- [WORK TASK] Below are some entries; report how many of their lines contain the word "linejoin", giving nothing besides the number.

- [MATERIAL FOR THE TASK]
◆ ◆ ◆ ◆ ◆ ◆ ◆
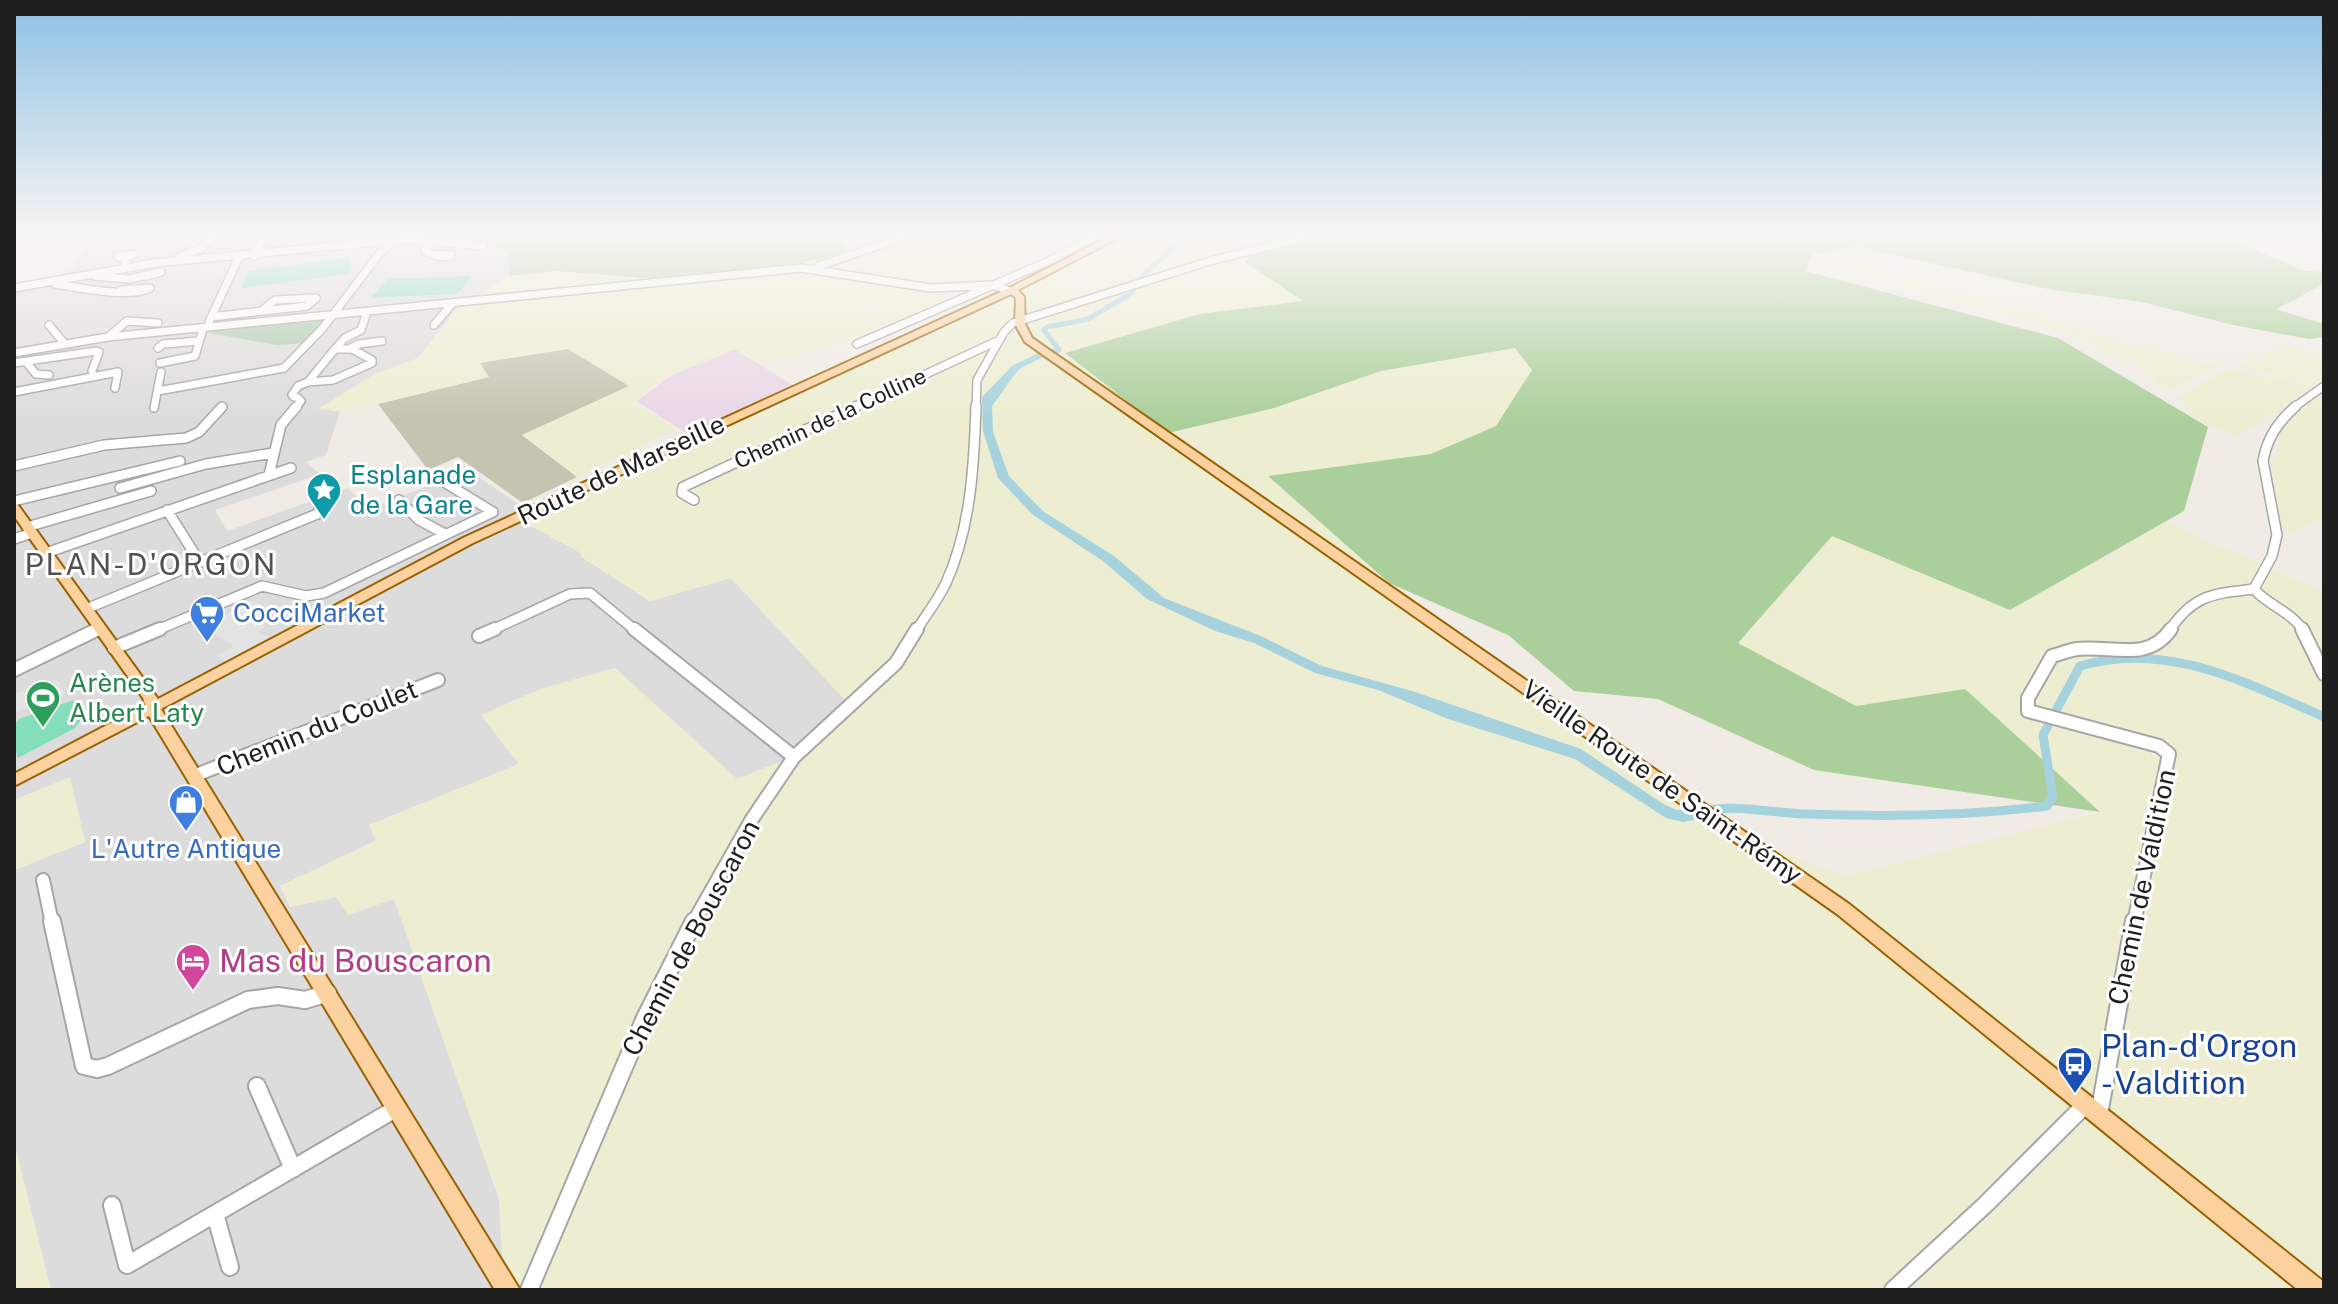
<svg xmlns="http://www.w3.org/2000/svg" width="2338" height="1304" font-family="'Public Sans',sans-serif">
<rect width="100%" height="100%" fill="#f0ece5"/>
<path fill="#dddcdc" d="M94 237H419L489 245 508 254 509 276 458 308 418 358 373 375 332 411H340L326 455 306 462 320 474 215 510 227 531 348 488 369 509 468 470 523 507 526 511 523 522 581 553 582 557 650 601 731 578 846 701 787 759 737 779 615 668 519 764 370 825 377 840 280 886 290 907 336 897 394 898 499 1199 504 1290H51L14 1142V870L85 842 70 778 14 800V286L66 276Z"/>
<path fill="#e9d7e6" d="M735 349 794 386 689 435 637 401 672 375Z"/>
<path fill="#c4c4b1" d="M568 348 630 386 522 435 577 477 523 503 458 457 428 470 378 404 488 377 479 363Z"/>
<path fill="#edeed1" d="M904 237H987L974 244 992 247 978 243 991 237 1084 238 1058 244 1046 251 1012 249 1045 254 940 293 850 308 887 332 766 364 736 348 668 376 632 402 676 429 577 477 522 435 629 386 568 349 480 363 489 377 378 404 340 411 318 409 373 375 418 358 458 308 509 276 556 271 701 288 844 261Z
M1121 237H1329L1256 246 1245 262 1305 301 1200 314 1066 352 1168 433 1274 408 1381 371 1515 348 1532 370 1496 426 1431 454 1269 477 1389 583 1460 652 1594 741 1715 827 1845 876 2099 812 1965 689 1856 706 1738 644 1831 536 2010 610 2166 522 2324 592V1290H504L499 1199 394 899 348 915 336 897 290 907 280 886 376 841 369 825 519 764 481 715 540 689 615 668 737 779 787 759 846 701 731 578 650 601 581 557V553L523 522 526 516Z
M1834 254 2105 335 2218 367 2168 391 2141 368 2082 339 1818 261Z
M942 294 951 301 887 331 853 310Z
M2285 345 2324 357V378L2315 383 2240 367Z
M2227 369 2315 385 2238 436 2200 422 2177 398Z
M2324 392V516L2293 534 2289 533 2280 527 2271 466 2280 440 2278 434 2308 403Z
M70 777 85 842 14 870V800Z
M14 1142 51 1290H14Z"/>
<path fill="#abcf9a" d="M419 237H839L849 255 680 281 556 271 509 276 508 254 489 245Z
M1329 237H2223L2306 271 2324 272V284L2276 309 2324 324V337L2309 339 2233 325 2142 302 2048 289 1854 246 1813 254 1805 271 2058 338 2208 427 2184 511 2010 610 1832 536 1738 643 1856 706 1965 689 2100 812 1814 770 1658 699 1574 691 1508 635 1389 583 1268 476 1431 454 1496 426 1532 370 1515 348 1381 371 1274 408 1168 433 1065 353 1200 314 1303 301 1245 262 1256 246Z"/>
<path fill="#a7c9ab" d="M327 320 307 343 277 345 209 333 218 329Z"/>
<path fill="#84deb9" d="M351 257 348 274 242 288 248 271Z
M472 276 457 294 370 298 388 279Z
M73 700 81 720 75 728 18 758 14 746V724L19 719Z"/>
<path fill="#e3e3e3" d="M253 601 259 604 256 607 265 627 258 632 271 637 226 661 217 656 234 646 208 630 202 633 194 627 204 622 194 617 210 622Z
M58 679 64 695 14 713V694Z"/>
<path fill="#a6d2dd" d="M1040 352 1045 356 1019 369 992 406 993 432 1009 476 1027 495 1044 512 1114 556 1164 598 1263 637 1322 666 1412 691 1581 749 1665 805 1677 810 1693 809 1705 818 1683 822 1666 818 1575 759 1448 719 1378 690 1315 673 1254 643 1215 631 1147 599 1103 561 1033 515 998 478 983 431 982 397 1012 366Z"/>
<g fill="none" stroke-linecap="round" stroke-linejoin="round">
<path stroke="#a6d2dd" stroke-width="5" d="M1045 354 1059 350 1044 330 1047 327 1088 319 1130 294 1147 271 1186 237"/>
<path stroke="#a6d2dd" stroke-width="9" d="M1703 811C1738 804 1771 813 1807 814 1887 817 1968 816 2047 806L2053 797 2043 735 2080 666C2166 640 2247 683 2324 717"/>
<g stroke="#a6a6a6" stroke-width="10">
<path id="minor-far3" d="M134 254 126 258 118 257Z
M432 254 451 255C442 259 434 255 425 251L434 240
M254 256 264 237
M179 257 202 248 212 237
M819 266 904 237
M124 267 126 258
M95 276 129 279 161 272 147 276
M55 284C78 287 130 299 150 288L121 290
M14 288 155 263 409 239 483 246
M211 317 307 306 316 298 275 300 263 310
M209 322 239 257
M49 325 64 343
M434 325 452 304
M108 337 127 321 158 323
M857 344 1049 261 1094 237
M158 348 163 344 199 341
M335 349H352L372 360V363L333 380 308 382Z
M335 349 345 338 361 330 367 312
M349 349 359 344 382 341
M14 353 108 337 801 268 931 288 992 285 1010 291
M26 362 36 374 49 375
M14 363 96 351 99 352 92 371
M160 363 195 356 203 329
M158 391 284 368 322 329 380 253 392 242
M14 392 118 372 115 388
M294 397 292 395 298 386 308 382
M154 408 161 372
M295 408 301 401 298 398
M853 408 995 342
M976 408 977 380 1004 332 1013 323 1210 261 1306 237
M2293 408 2324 386"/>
</g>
<g stroke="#a6a6a6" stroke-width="12">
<path id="minor-far2" d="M14 466 104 445 186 438 199 432 222 407
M269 475 281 425 297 406
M120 488 206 464 273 453
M399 500 419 520 445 534
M694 500 682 493 683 487 857 406
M14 501 180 461
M167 510 199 561
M27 527 151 491
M14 539 32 533
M46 553 291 468
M2254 589C2267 605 2294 613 2303 631
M86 609 322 512 319 509
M94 631 100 628
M155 631 262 586 306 596 324 593 493 512 444 482
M490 631 570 594 590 593 636 631
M916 631C926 615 938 600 946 583 971 528 974 465 976 406
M2169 631C2194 594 2213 594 2254 589L2272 556 2277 535 2263 461C2267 438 2278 422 2296 406"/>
</g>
<g stroke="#a6a6a6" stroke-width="16">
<path id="minor-far1" d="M634 629 794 757
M2302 629 2324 674
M479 636 495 629
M114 648 160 629
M14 670 98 629
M196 775 438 680
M43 880 52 923
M693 923 752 819 794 757 896 663 917 629
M2134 923 2169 754 2159 746 2028 711V698L2052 656C2060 654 2069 650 2077 649 2111 645 2148 663 2171 629"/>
</g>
<g stroke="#a6a6a6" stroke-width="20">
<path id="minor" d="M52 921 84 1066 97 1069 108 1066 248 1000 278 996 305 1000 328 993
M257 1086 293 1169
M2099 1114 2134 921
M112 1205 127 1265 397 1108
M215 1214 230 1267
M529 1290 645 1018 694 921
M1893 1290 1986 1204 2086 1104"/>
</g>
<g stroke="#996201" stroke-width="4">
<path id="major" d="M1109 237H1120L1018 290 1024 297 1025 324 1032 338 1849 904 2324 1282V1290H2298L1837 914 1025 342 1015 324 1016 298 1011 294 473 543 161 709 520 1290H495L149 716 14 786V774L145 705 143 698 14 516V504L18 505 158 699 465 537 1007 289Z"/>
</g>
<use href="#minor-far3" stroke="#fff" stroke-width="7"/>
<use href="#minor-far2" stroke="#fff" stroke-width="9"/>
<use href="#minor-far1" stroke="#fff" stroke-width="12"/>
<use href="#minor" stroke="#fff" stroke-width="16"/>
<use href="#major" fill="#fbd19f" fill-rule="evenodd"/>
</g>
<linearGradient id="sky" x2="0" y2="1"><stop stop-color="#8dc0e4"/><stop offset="0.56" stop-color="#f8f6f3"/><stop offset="1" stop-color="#f8f6f3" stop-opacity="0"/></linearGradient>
<rect width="2338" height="420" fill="url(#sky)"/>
<defs>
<g id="sight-pin" transform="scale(1.8)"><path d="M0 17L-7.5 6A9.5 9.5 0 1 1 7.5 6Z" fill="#0f9aa8" stroke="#fff"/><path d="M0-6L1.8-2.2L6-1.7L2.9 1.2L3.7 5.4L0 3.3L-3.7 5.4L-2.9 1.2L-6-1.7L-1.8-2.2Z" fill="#fff"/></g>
<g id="supermarket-pin" transform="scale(1.8)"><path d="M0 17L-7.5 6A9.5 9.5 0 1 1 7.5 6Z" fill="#3f7fe0" stroke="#fff"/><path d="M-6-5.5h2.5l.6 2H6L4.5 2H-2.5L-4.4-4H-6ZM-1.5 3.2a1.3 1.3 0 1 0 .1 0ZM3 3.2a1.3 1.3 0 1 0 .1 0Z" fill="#fff"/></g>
<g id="stadium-pin" transform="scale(1.8)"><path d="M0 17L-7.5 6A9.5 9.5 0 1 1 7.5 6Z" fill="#2e9e5b" stroke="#fff"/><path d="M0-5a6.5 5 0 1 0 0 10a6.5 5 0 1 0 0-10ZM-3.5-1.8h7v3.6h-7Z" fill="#fff"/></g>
<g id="shop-pin" transform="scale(1.8)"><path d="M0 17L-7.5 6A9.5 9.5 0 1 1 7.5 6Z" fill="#3f7fe0" stroke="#fff"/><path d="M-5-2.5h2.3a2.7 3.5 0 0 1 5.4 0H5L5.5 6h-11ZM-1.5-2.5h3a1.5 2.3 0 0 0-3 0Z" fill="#fff"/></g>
<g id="hotel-pin" transform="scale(1.8)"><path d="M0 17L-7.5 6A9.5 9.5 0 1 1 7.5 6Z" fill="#d1479c" stroke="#fff"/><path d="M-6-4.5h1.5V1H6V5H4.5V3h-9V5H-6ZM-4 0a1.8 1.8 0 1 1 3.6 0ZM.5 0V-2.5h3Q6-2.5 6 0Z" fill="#fff"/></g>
<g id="bus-pin" transform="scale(1.8)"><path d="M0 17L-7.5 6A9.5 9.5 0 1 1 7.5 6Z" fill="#1a4fb4" stroke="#fff"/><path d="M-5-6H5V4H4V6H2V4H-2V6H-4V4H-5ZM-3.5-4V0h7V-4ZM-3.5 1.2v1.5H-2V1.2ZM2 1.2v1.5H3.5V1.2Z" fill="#fff"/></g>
</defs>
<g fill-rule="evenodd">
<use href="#sight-pin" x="324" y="490"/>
<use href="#supermarket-pin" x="207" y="613"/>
<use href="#stadium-pin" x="43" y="698"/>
<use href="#shop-pin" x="186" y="802"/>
<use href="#hotel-pin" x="193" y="961"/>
<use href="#bus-pin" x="2075" y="1064"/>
</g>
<g text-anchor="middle" stroke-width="6" stroke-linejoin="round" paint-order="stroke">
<g font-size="22" fill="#1f1f1f" stroke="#fff">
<text transform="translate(830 418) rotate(-25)" y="8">Chemin de la Colline</text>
</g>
<g font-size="26" fill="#1f1f1f" stroke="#fff">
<text transform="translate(621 470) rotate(-25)" y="9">Route de Marseille</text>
<text transform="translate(317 728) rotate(-22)" y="9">Chemin du Coulet</text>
<text transform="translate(1662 782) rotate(35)" y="9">Vieille Route de Saint-Rémy</text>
<text transform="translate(2142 887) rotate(-78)" y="9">Chemin de Valdition</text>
<text transform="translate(691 938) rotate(-62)" y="9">Chemin de Bouscaron</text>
</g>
<g font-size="26" fill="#0d838f" stroke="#fff" text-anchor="start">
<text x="350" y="484">Esplanade<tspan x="350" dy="30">de la Gare</tspan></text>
</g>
<g font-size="26" fill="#366cbe" stroke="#fff" text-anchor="start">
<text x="233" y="622">CocciMarket</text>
<text x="186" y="858" text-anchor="middle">L'Autre Antique</text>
</g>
<g font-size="26" fill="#27864d" stroke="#fff" text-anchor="start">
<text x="69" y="692">Arènes<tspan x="69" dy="30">Albert Laty</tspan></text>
</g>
<g font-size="30" letter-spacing="2" fill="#525252" stroke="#fff">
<text x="151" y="575">PLAN-D'ORGON</text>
</g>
<g font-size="32" fill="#b23c85" stroke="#fff" text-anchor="start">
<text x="219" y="972">Mas du Bouscaron</text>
</g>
<g font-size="32" fill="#164399" stroke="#fff" text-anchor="start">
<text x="2101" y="1057">Plan-d'Orgon<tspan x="2101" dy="37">- Valdition</tspan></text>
</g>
</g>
<rect width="2338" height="1304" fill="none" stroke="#1f1f1f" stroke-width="32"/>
</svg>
◆ ◆ ◆ ◆ ◆ ◆ ◆
- [ANSWER BOX] 2